Stored data entries
====================

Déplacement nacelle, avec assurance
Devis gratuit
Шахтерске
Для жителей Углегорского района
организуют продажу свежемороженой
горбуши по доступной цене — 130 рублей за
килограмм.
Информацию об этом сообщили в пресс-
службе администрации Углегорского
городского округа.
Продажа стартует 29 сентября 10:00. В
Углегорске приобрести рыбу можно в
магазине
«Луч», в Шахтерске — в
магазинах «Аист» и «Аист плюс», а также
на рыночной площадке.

====================

[WORK REQUIRED] From the line holding "горбуши по доступной цене — 130 рублей за" down to the last line of the records above, restate each line exactly as written.

[ANSWER FOR THE TASK]
горбуши по доступной цене — 130 рублей за
килограмм.
Информацию об этом сообщили в пресс-
службе администрации Углегорского
городского округа.
Продажа стартует 29 сентября 10:00. В
Углегорске приобрести рыбу можно в
магазине
«Луч», в Шахтерске — в
магазинах «Аист» и «Аист плюс», а также
на рыночной площадке.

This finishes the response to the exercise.